# DESCRIPTION OF THE TASK
Your task is to restate the listing word for word without the pictures.

# SUPPLIED DATA
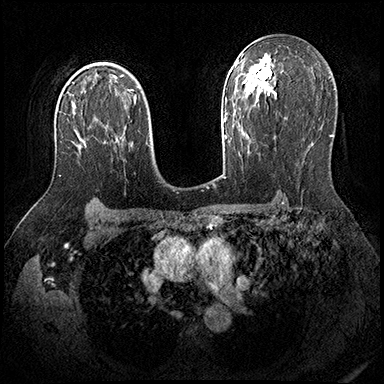
Breast MRI (dynamic contrast-enhanced), one axial slice; slice 123 of 200 in the series (ordered by position); dynamic contrast-enhanced series, time point 2 of 8 at this slice position (early post-contrast); 3 T; TE 2.3 ms, TR 4.4 ms; 1 mm slice thickness; 384 × 384 image matrix, field of view 360 × 360 mm. Female patient.
Annotated regions visible in this slice (semi-automatic segmentation, software-assisted and operator-edited):
- enhancing-tissue mask used for the functional tumour volume (all voxels passing the contrast-enhancement thresholds inside the analysis volume; usually the tumour): bounding box [x1, y1, x2, y2] px = [59, 144, 82, 176]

# TASK ANSWER
Breast MRI (dynamic contrast-enhanced), one axial slice; slice 123 of 200 in the series (ordered by position); dynamic contrast-enhanced series, time point 2 of 8 at this slice position (early post-contrast); 3 T; TE 2.3 ms, TR 4.4 ms; 1 mm slice thickness; 384 × 384 image matrix, field of view 360 × 360 mm. Female patient.
Annotated regions visible in this slice (semi-automatic segmentation, software-assisted and operator-edited):
- enhancing-tissue mask used for the functional tumour volume (all voxels passing the contrast-enhancement thresholds inside the analysis volume; usually the tumour): bounding box [x1, y1, x2, y2] px = [59, 144, 82, 176]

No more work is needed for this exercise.